Debt Woes Keep Harsh Guidelines Aloft, Forge Unlikely Alliances
A controversial debt panel's advice was initially thought to be heading nowhere fast, but "a surprisingly broad consensus" that action must be taken to avoid a debt crisis has kept negotiators at the table and given the recommendations unexpected buoyancy, The Washington Post reports. "After an election dominated by vague demands for less debt and smaller government, the sacrifices necessary to achieve those goals are coming into sharp focus. Big cuts at the Pentagon. Higher taxes, including those on home ownership and health care. Smaller Social Security checks and higher Medicare premiums. A debate is raging over the size and shape of those changes, particularly the wisdom of cutting Social Security benefits. But a surprisingly broad consensus is forming around the actions required to stabilize borrowing and ease fears of a European-style debt crisis in the United States. As a presidential commission struggles to build political momentum for such a package, even Republicans who initially opposed the commission's creation are still at the negotiating table" (Montgomery, 11/22).

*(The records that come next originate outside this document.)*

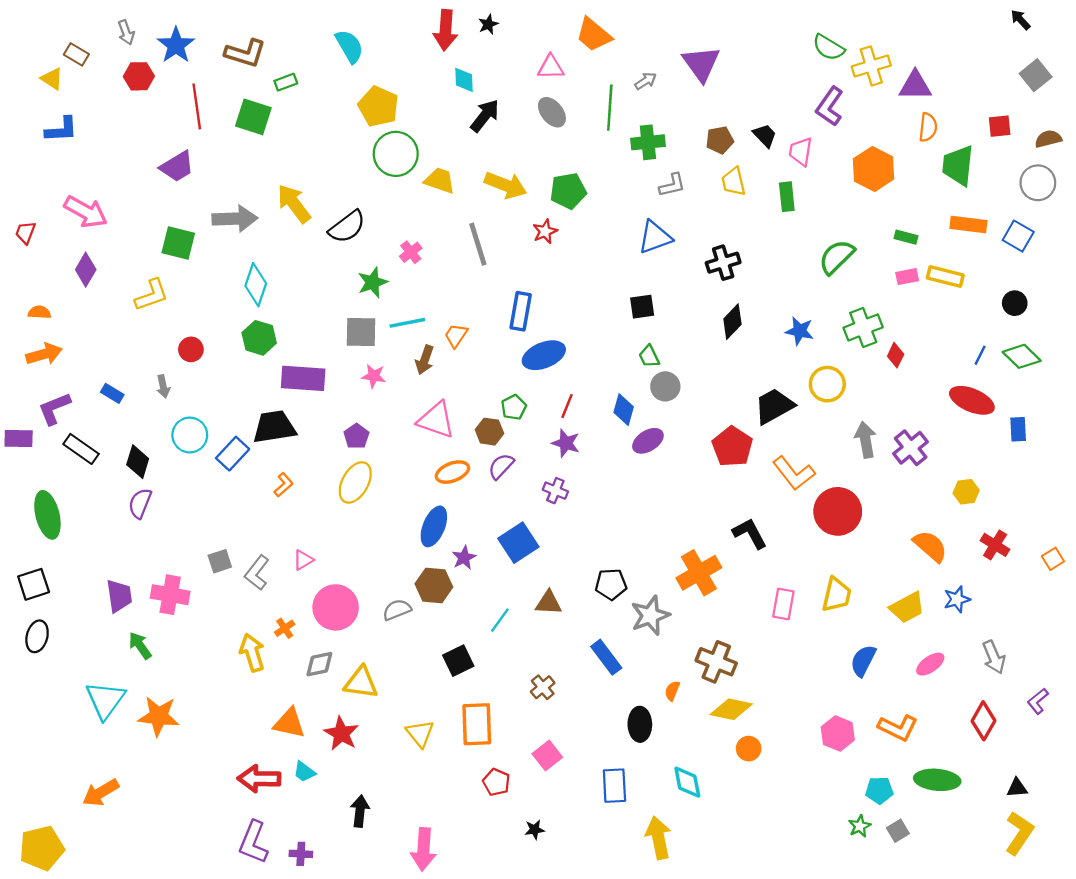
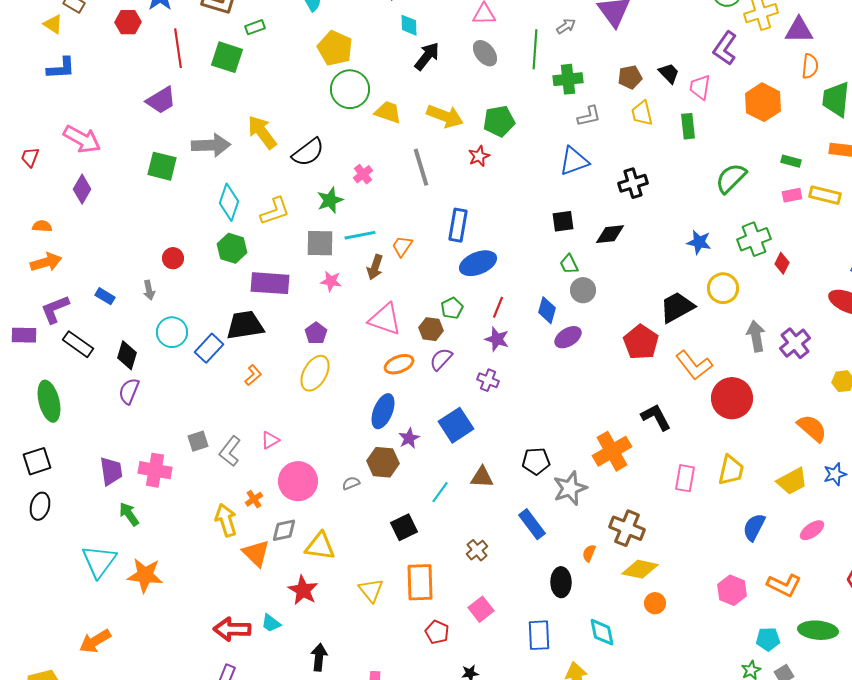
yellow L-shape: (152, 295) -> (275, 211), moved
black diamond: (732, 322) -> (610, 234), moved, turned 40
gray semicircle: (397, 610) -> (351, 483), size x0.7
orange triangle: (289, 723) -> (256, 553), moved, turned 32

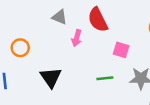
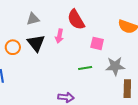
gray triangle: (60, 17) -> (33, 19), moved, turned -32
black triangle: (51, 77) -> (36, 43), moved

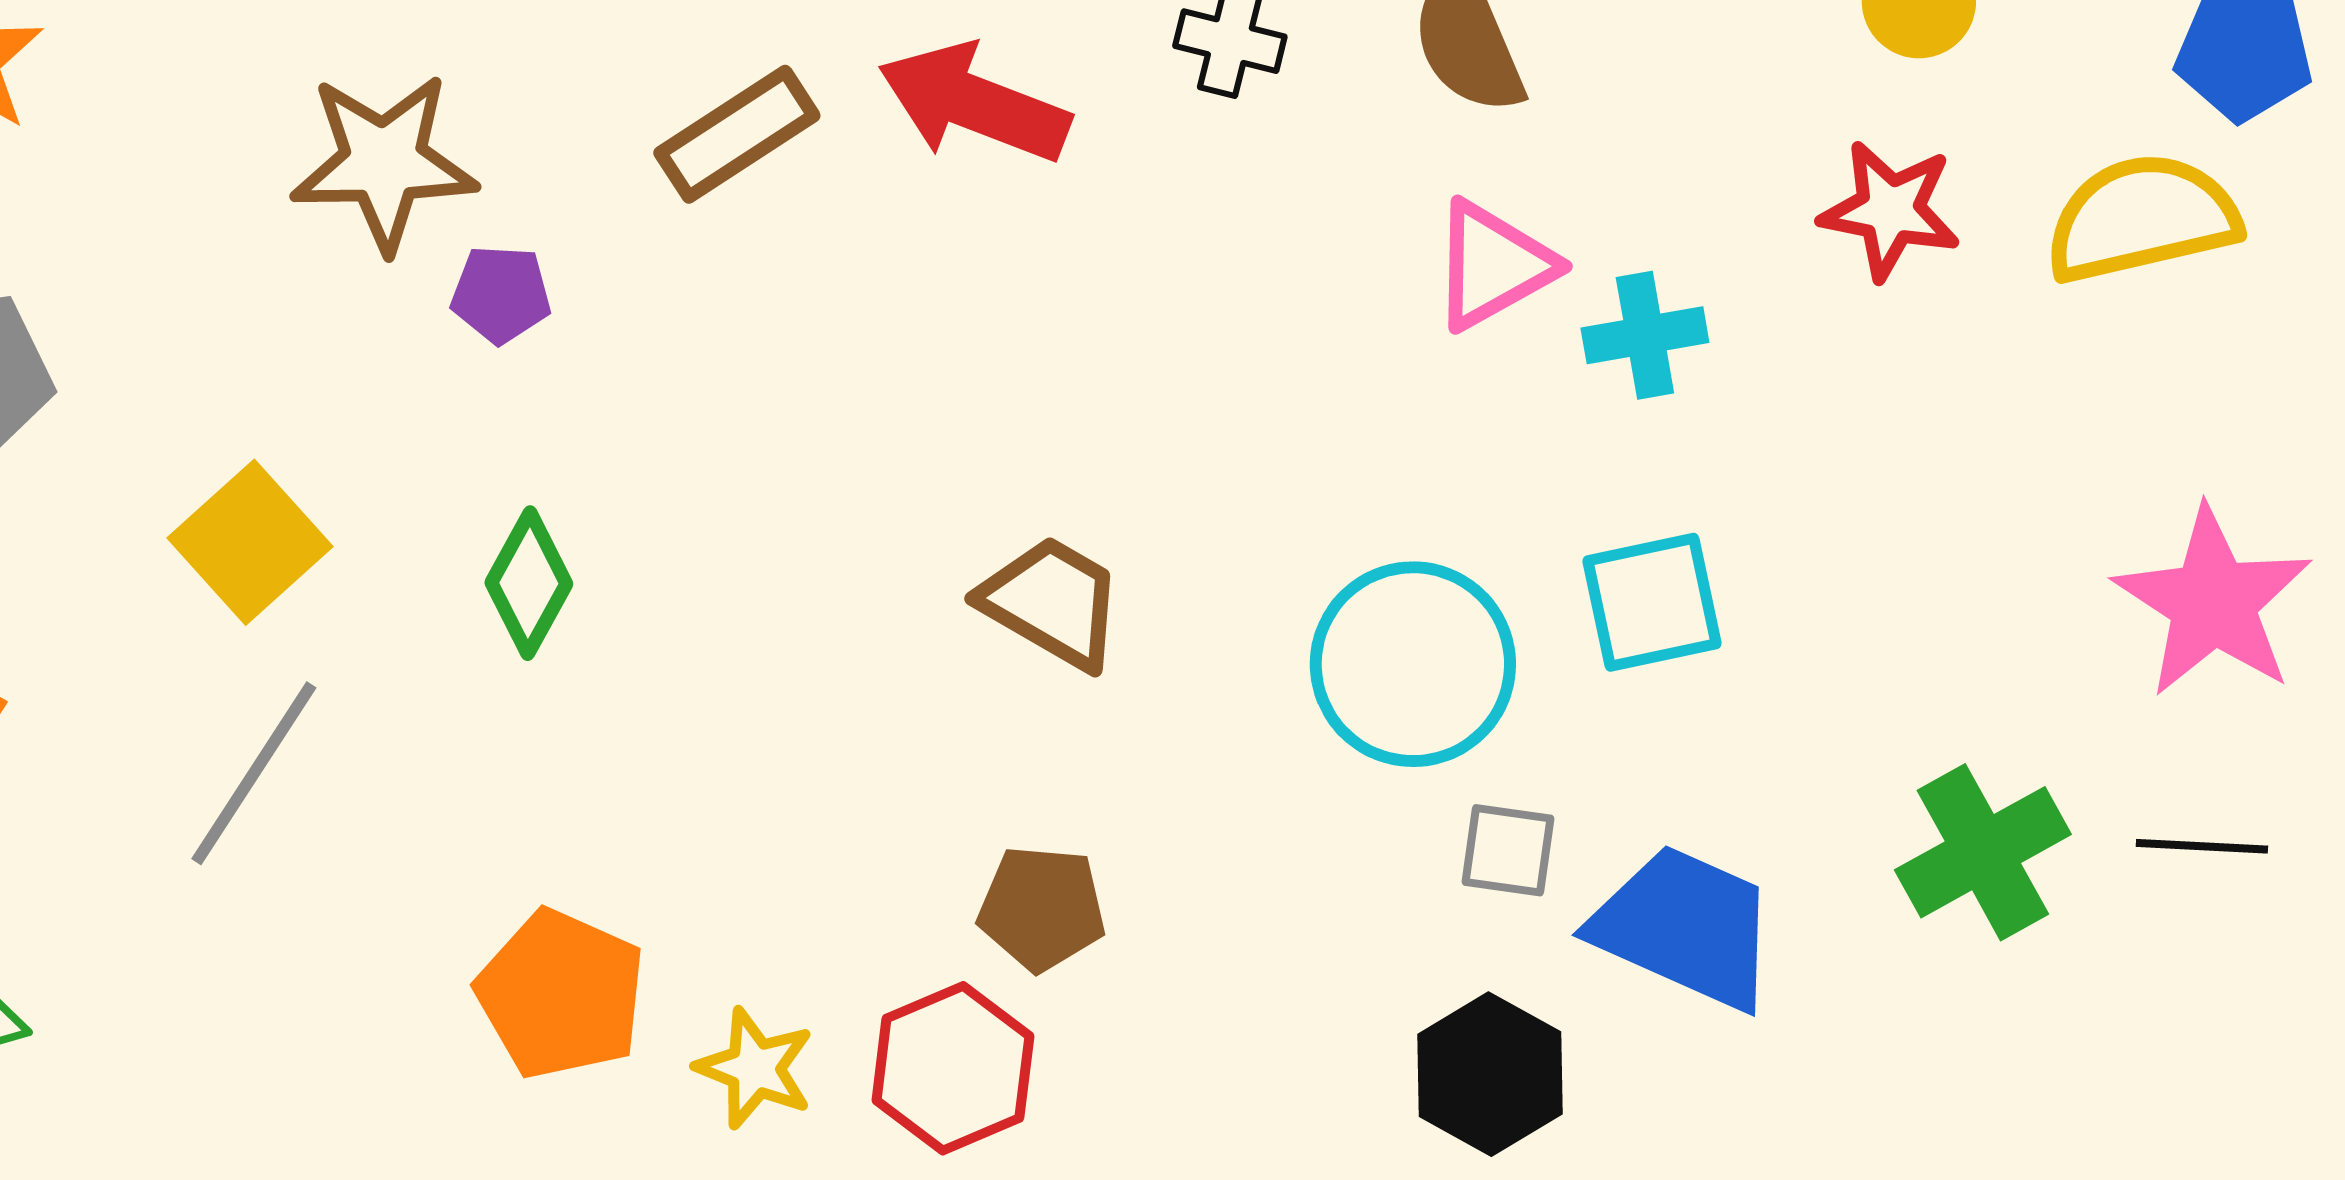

NPR: With Republicans taking over the House, and the president's deficit commission ready to report, the country's two biggest entitlement programs - Medicare and Social Security - are in the cross hairs. Robert Reischauer, the other public trustee [of Medicare] and a former director of the Congressional Budget Office, also says 'small, measured, phased in adjustments' to entitlement reform are key - if they're enacted over a long period of time. But the growth rates of Medicare and the economy are still too far apart for Medicare to be sustainable, he says. Medicare is growing by about 8 percent a year. The economy has been sputtering along at less than half that. Meanwhile, Medicare's largest fund - the one that pays for hospital insurance - will run out of money by 2029. 'People don't relate to a crisis that's going to occur 20 or 30 years from now,' he says (11/21).

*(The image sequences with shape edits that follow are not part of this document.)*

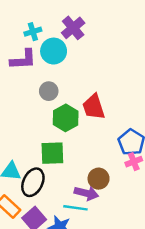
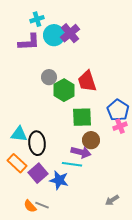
purple cross: (73, 28) -> (70, 33), moved
gray circle: (49, 91) -> (49, 77), moved
green square: (52, 153) -> (82, 117), moved
black ellipse: (33, 182) -> (37, 143), turned -30

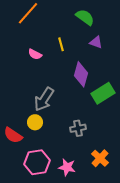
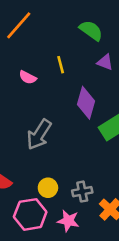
yellow circle: (35, 122) -> (48, 188), moved
gray cross: (78, 128) -> (82, 192), moved

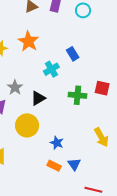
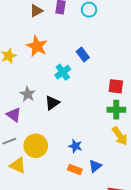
green cross: (77, 95) -> (116, 110), moved
yellow circle: (27, 125) -> (36, 146), moved
blue triangle: (74, 164) -> (95, 166), turned 32

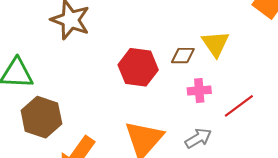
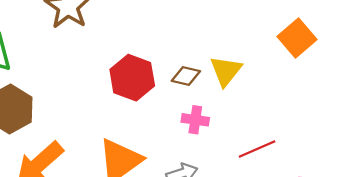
red line: (239, 106) -> (257, 149), moved

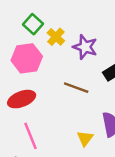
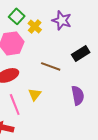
purple star: (85, 47) -> (62, 20), moved
yellow triangle: (85, 138) -> (35, 94), moved

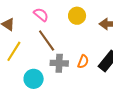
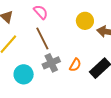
yellow circle: (77, 16) -> (85, 21), moved
gray cross: (59, 63) -> (51, 63), turned -36

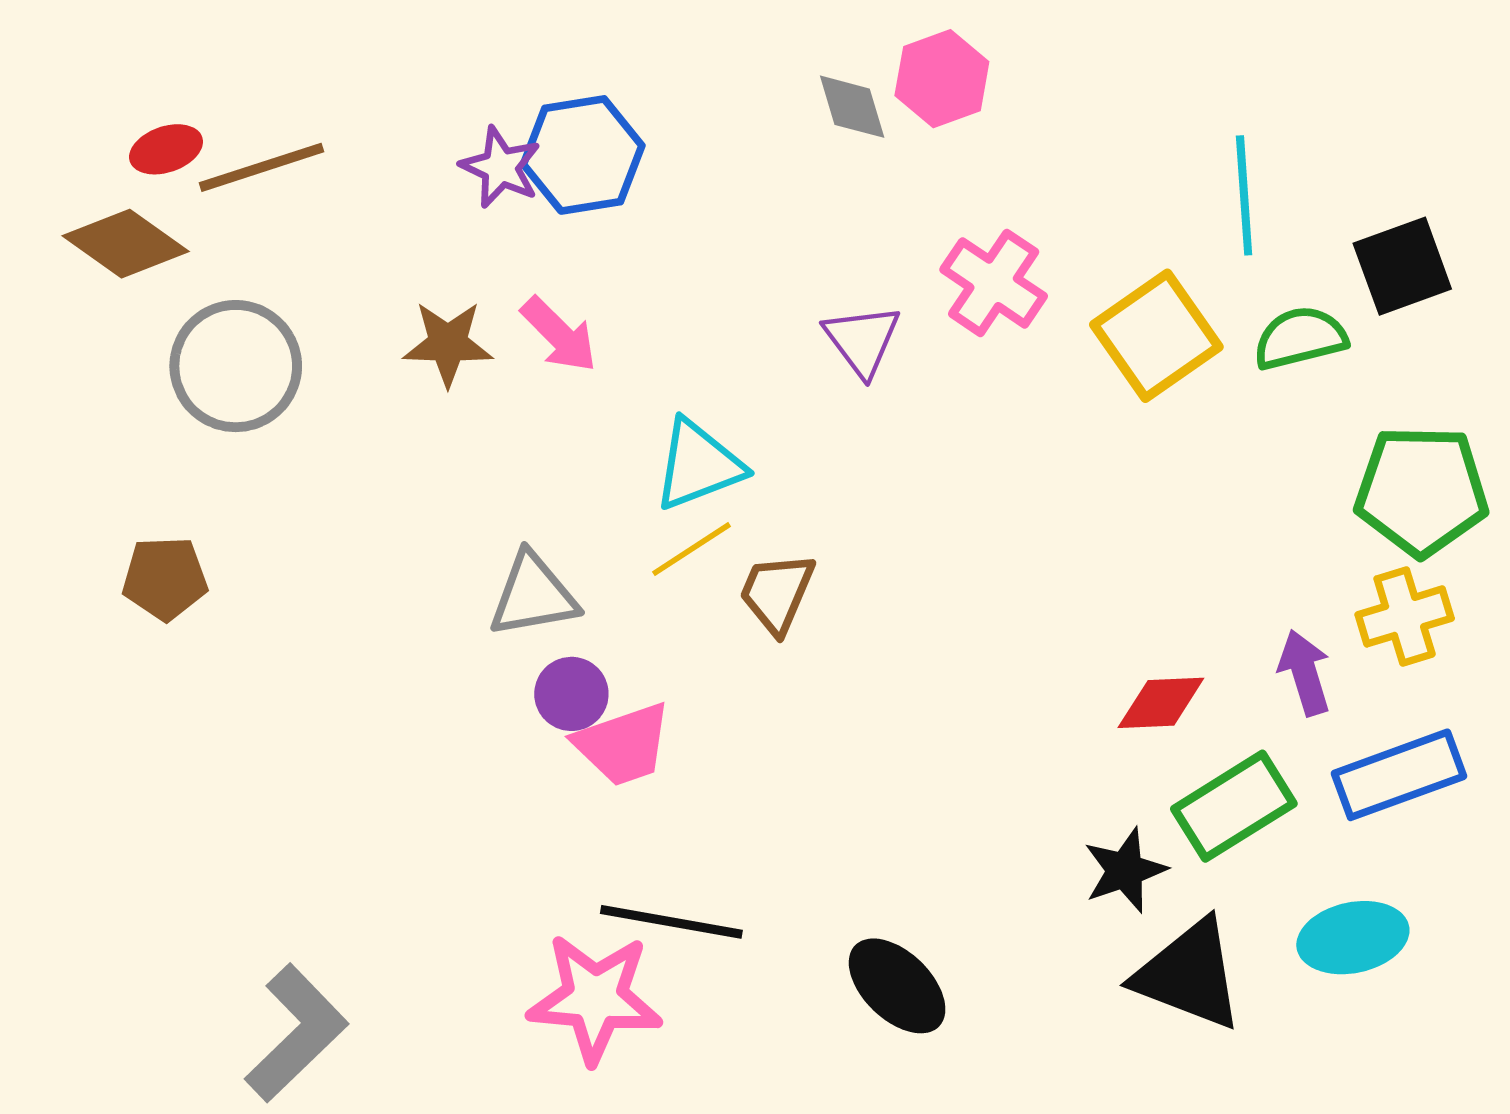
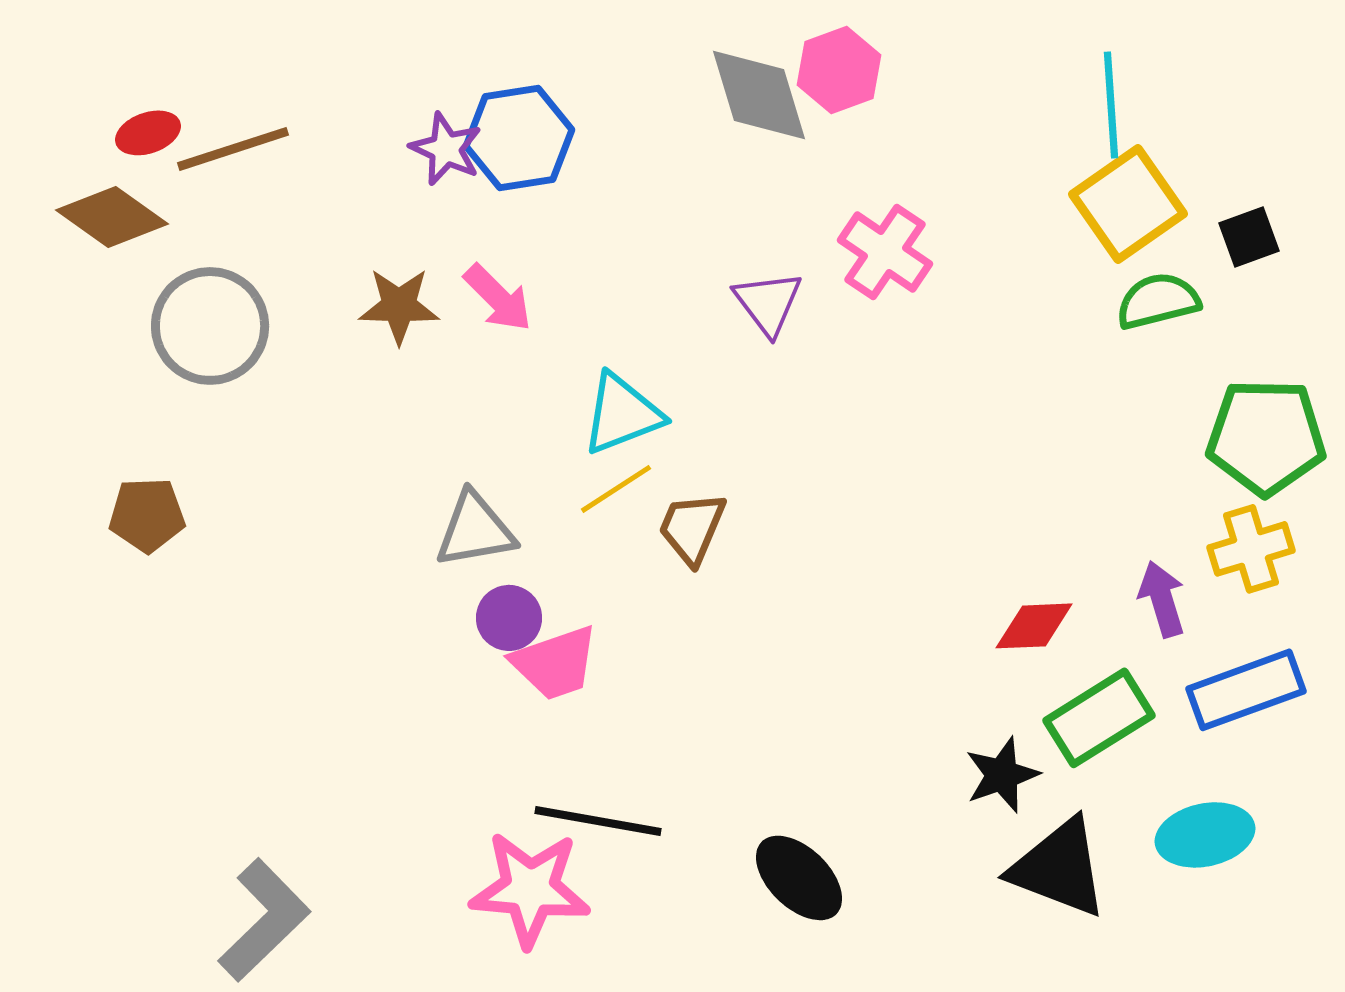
gray diamond: (852, 107) -> (759, 95), size x1.6
cyan line: (1244, 195) -> (1111, 105), moved
black square: (1402, 266) -> (1249, 237), size x0.7
yellow square: (1156, 336) -> (1128, 204), moved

And, the National Journal shows how the deficit issue has blurred political barriers: "One of the Democratic Party's prominent voices on fiscal issues has thrown a hand grenade into the debate over the long-run sustainability of Medicare, the signature Great Society health program for the elderly. Alice Rivlin, the 79-year-old former budget director under President Clinton, has teamed up with 40-year-old Rep. Paul Ryan, R-Wis., the incoming chairman of the House Budget Committee, on a plan to essentially privatize Medicare for those turning 65 a decade from now" (Cohn, 11/22).